=== SELECTED EXCERPT ===

Hexavalent chromium, Cr(VI), is a hazardous man-made compound found in a variety of industrial processes. The Occupational Safety and Health Administration (OSHA) estimates that more than 550,000 workers in the U.S. are potentially exposed to Cr(VI). Also known as Hex Chrom, HexaChrome, Chromium 6 and similar offshoots, Cr(VI) exposure can occur during “hot work” activities, such as welding and grinding on stainless steel and other alloy steels containing chromium metal. Exposure can also occur while working with dyes, paints, primers and other surface coatings that contain Cr(VI), and during chrome metal plating operations.

Prolonged inhalation of airborne Cr(VI) can cause lung cancer. In addition to its carcinogenic properties, Cr(VI) exposure can lead to a number of other negative health consequences. Impacts on the respiratory tract can range from irritation to damage of the throat, nose, nasal passages and lungs. Direct contact with chromate dust or chromic acid can cause permanent eye damage. Skin exposure can lead to dermatitis and skin ulcers; in some cases kidney damage has been linked to high levels of skin exposure.

Standard

On Feb. 28, 2006, OSHA published the revised Cr(VI) standard. OSHA determined that the revision was necessary to reduce significant health risks posed by occupational exposure to Cr(VI).

In order to tailor requirements to the unique circumstances found in general industry, construction and shipyards, OSHA established three standards for governing occupational exposures to Cr(VI): general industry (29 Code of Federal Regulations (CFR) 1910.1026), shipyards (29 CFR 1915.1026) and construction (29 CFR 1926.1126).

The revised standards also address:

  • Requirements for exposure determination
  • Preferred exposure-control methods, including a compliance alternative for facilities where compliance with the new exposure limit is not feasible
  • Respiratory protection
  • Protective clothing and equipment
  • Hygiene areas and practices
  • Medical surveillance
  • Recordkeeping
  • Start-up dates that included four years for the implementation of engineering controls

 

Exposure

The new standards lowered OSHA’s permissible exposure limit (PEL) for Cr(VI) and its compounds, from 52 to five micrograms (5 µg/m3) of Cr(VI) per cubic meter of air as an eight-hour time-weighted average (TWA) and established an action level of 2.5 µg/m3 calculated as an eight-hour TWA.

===

EXERCISE INSTRUCTIONS:
**a.** In the hexavalent chromium text, on what date did OSHA publish the revised Cr(VI) standard?
**b.** Echo the hexavalent chromium text word for word, from "On Feb. 28, 2006, OSHA" up to and including "(29 CFR 1926.1126).".

=== AVAILABLE DATA ===

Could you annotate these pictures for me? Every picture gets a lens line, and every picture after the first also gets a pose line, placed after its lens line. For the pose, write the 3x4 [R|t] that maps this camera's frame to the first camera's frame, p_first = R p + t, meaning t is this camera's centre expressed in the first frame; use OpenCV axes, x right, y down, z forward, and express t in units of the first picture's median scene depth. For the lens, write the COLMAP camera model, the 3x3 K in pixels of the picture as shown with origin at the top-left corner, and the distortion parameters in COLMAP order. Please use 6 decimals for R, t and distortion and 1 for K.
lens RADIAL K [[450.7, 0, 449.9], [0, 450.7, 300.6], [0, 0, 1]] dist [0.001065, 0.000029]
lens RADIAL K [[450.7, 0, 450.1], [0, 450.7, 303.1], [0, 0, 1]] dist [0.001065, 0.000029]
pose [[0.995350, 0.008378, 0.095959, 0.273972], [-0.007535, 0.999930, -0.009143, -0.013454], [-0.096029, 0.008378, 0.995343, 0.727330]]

===

SOLUTION LIST:
**a.** Feb. 28, 2006.

**b.**
On Feb. 28, 2006, OSHA published the revised Cr(VI) standard. OSHA determined that the revision was necessary to reduce significant health risks posed by occupational exposure to Cr(VI).

In order to tailor requirements to the unique circumstances found in general industry, construction and shipyards, OSHA established three standards for governing occupational exposures to Cr(VI): general industry (29 Code of Federal Regulations (CFR) 1910.1026), shipyards (29 CFR 1915.1026) and construction (29 CFR 1926.1126).